(Consignes de travail):
[1] Indiquez si chacune des affirmations suivantes concorde avec l’article sur Naplouse, en répondant oui ou non et en citant les mots décisifs du texte : (a) Robert Bevan s’est rendu à Naplouse en octobre ; (b) les dégâts étaient moins importants que ne le relatait le numéro de mai ; (c) le rapport cité en mai avait été rédigé par la seule armée israélienne.
[2] Rédigez la suite de l’article sur Naplouse, à partir de sa dernière phrase.

═════ Texte à lire ═════

La ville de Naplouse panse ses plaies après avoir été victime du conflit israélo-palestinien

Notre envoyé spécial en Cisjordanie a pu constater l’étendue des dégâts causés à de nombreux édifices publics et privés du centre historique de la cité arabe

Le Journal des Arts

Le 22 novembre 2002 - 2319 mots

En mai dernier (lire le JdA n° 149, 17 mai 2002), Le Journal des Arts publiait un article sur les dégâts subis par Naplouse, en Cisjordanie, après l’incursion des forces israéliennes, citant des extraits d’un rapport rédigé par la municipalité, l’antenne régionale de l’Onu et des défenseurs locaux du patrimoine. Robert Bevan s’est rendu à Naplouse, en octobre, afin de vérifier de visu l’étendue des dégâts, plus importants encore que ne le relatait notre numéro de mai.

═════ Extraits des données ═════

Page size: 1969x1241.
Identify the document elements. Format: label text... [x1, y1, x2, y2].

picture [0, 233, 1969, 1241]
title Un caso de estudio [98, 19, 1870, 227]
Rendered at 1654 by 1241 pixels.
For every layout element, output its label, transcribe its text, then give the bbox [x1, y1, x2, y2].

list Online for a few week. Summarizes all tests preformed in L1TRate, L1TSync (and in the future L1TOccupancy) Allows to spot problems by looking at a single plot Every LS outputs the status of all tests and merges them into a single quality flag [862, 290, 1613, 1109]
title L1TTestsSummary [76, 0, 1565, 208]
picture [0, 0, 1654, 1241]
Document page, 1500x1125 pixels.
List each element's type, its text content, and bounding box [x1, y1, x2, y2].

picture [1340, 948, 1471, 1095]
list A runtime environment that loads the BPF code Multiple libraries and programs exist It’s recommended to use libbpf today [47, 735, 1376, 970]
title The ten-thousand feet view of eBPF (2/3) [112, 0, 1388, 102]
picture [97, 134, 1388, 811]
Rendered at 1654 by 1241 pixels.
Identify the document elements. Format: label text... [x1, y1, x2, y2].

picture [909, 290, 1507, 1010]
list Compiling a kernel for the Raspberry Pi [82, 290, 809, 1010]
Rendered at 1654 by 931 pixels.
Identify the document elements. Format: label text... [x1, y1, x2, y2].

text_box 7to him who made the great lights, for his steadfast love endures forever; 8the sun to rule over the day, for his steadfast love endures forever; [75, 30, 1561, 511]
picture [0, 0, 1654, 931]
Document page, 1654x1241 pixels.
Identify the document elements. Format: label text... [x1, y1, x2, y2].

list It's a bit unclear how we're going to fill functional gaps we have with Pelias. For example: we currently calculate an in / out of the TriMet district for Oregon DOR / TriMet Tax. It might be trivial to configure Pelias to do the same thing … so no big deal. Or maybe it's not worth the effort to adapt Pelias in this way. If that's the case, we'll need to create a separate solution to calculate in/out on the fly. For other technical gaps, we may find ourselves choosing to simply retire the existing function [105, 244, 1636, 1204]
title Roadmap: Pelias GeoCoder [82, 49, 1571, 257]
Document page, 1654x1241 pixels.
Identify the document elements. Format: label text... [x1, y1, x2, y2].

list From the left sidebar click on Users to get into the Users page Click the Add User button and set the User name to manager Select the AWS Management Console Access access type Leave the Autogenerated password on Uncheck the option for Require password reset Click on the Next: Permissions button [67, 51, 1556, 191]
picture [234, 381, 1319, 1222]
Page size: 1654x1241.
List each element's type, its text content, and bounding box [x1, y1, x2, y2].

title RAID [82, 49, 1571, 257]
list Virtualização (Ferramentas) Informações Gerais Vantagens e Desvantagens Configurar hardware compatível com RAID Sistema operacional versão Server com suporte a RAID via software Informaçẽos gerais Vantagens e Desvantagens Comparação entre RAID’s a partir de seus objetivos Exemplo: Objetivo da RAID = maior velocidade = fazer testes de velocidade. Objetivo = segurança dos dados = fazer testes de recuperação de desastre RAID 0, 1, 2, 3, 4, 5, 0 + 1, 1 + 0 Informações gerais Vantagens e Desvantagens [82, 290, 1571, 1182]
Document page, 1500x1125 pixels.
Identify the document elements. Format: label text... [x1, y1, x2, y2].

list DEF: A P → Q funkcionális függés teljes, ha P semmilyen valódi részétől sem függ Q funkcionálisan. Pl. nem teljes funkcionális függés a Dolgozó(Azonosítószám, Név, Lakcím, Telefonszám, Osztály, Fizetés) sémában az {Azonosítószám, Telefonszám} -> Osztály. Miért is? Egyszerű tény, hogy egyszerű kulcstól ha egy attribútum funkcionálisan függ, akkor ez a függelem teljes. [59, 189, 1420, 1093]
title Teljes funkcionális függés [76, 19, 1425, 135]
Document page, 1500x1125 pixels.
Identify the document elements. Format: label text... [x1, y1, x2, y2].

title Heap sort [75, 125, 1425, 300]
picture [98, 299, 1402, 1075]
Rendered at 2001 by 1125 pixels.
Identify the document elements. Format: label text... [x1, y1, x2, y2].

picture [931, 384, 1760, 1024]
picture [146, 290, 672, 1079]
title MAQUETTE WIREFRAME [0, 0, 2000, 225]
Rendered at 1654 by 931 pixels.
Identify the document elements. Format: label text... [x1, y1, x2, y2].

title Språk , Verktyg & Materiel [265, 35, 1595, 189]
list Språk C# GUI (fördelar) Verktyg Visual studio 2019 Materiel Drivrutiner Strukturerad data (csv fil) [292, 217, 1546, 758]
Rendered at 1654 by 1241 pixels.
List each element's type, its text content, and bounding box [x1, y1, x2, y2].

═════

(Réponses rédigées):
[1]
(a) Oui : « Robert Bevan s’est rendu à Naplouse, en octobre ».
(b) Non : « plus importants encore que ne le relatait notre numéro de mai ».
(c) Non : « un rapport rédigé par la municipalité, l’antenne régionale de l’Onu et des défenseurs locaux du patrimoine ».

[2]
NAPLOUSE - Les sites sacrés de la Terre sainte déchaînent les passions. La deuxième Intifada a été déclenchée par la visite du Premier ministre israélien Ariel Sharon dans l’enceinte de l’esplanade des mosquées d’Haram al-Sharif (mont du Temple pour les juifs), perçue comme une tentative de prise de possession. Depuis, les deux camps ont évité de prendre pour cible leurs édifices religieux mutuels. Les attaques de ce type – en particulier la destruction du tombeau de Joseph (dont Yasser Arafat a ordonné la reconstruction) par les Palestiniens, et l’assaut d’une mosquée à Tibériade (dans le nord d’Israël) par les juifs israéliens – ont été plutôt rares jusqu’au printemps dernier. Les incursions israéliennes dans les villes de Cisjordanie ont été les premières à briser cet accord tacite. La destruction de quartiers entiers à Jénine et le siège de Bethléem sont en effet à l’origine de la démolition de nombreux édifices palestiniens.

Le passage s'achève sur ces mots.